As the heavy rains of late winter 1918 set in the young man found himself in a freshly built bunkhouse that smelled of new cut cedar, cookhouse coffee and wood smoke. He was no more than five miles from where he had been a year before deep in the rainforest of the Olympic Peninsula. He had been ordered to a field squadron of the Spruce Production Division of the U.S. Army due to his experience and skills as a lumberjack. Native Spruce, it turns out, was an almost perfect material for building biplanes-light, strong and resistant to wind stress and bullets. Our young hero managed to maneuver himself into a position where he was working much longer hours for much less pay under much poorer conditions doing precisely the same thing in exactly the same place. So much for glory.

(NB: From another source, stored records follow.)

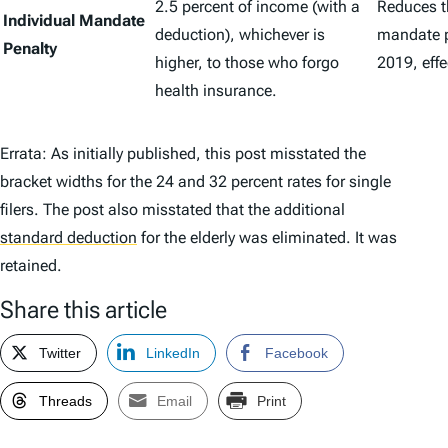
2.5 percent of income (with a
Reduces t
Individual Mandate
deduction), whichever is
mandate p
Penalty
higher, to those who forgo
2019, effec
health insurance.
Errata: As initially published, this post misstated the
bracket widths for the 24 and 32 percent rates for single
filers. The post also misstated that the additional
standard deduction
for the elderly was eliminated. It was
retained.
Share this article
Twitter
LinkedIn
Facebook
Threads
Email
Print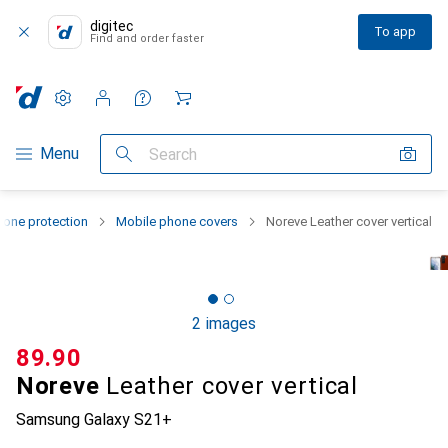
digitec
To app
Find and order faster
Settings
Customer account
Comparison lists
Watch lists
Cart
Category Navigation
Menu
Search
one protection
Mobile phone covers
Noreve Leather cover vertical
2 images
CHF
89.90
Noreve
Leather cover vertical
Samsung Galaxy S21+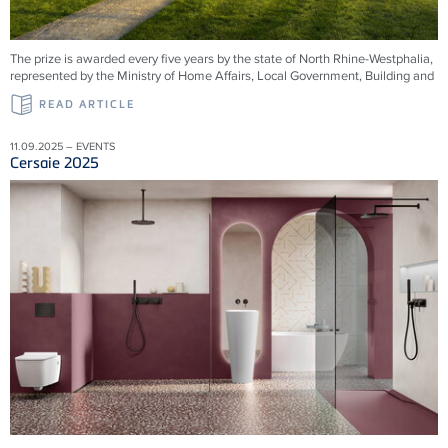
The prize is awarded every five years by the state of North Rhine-Westphalia,
represented by the Ministry of Home Affairs, Local Government, Building and
READ ARTICLE
11.09.2025 – EVENTS
Cersaie 2025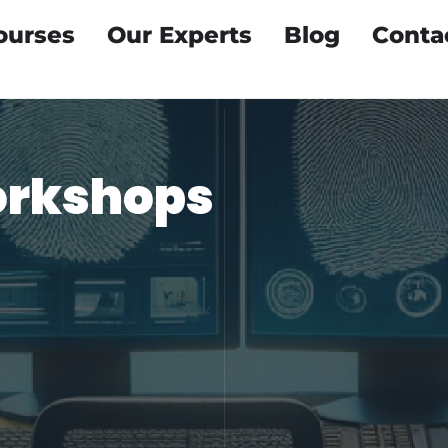
ourses
Our Experts
Blog
Conta
orkshops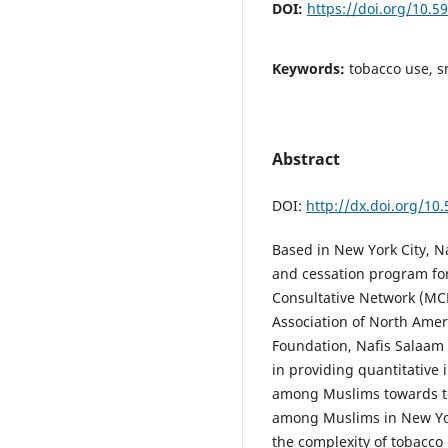
DOI:
https://doi.org/10.5
Keywords:
tobacco use, s
Abstract
DOI:
http://dx.doi.org/10
Based in New York City, N
and cessation program fo
Consultative Network (MCN
Association of North Ame
Foundation, Nafis Salaam
in providing quantitative
among Muslims towards to
among Muslims in New Yor
the complexity of tobacco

But it’s not as if our young hero didn’t achieve any measure of glory. The wings of American airplanes cut from the rainforests of the Olympics did help win the First World War and the skies over Europe. The Spruce Squadrons that never left the ground did help anchor aircraft manufacturing in the Pacific Northwest and they helped pioneer environmental conservation efforts like selective harvest and clearcut replanting. The wings of glory flutter before they soar it seems.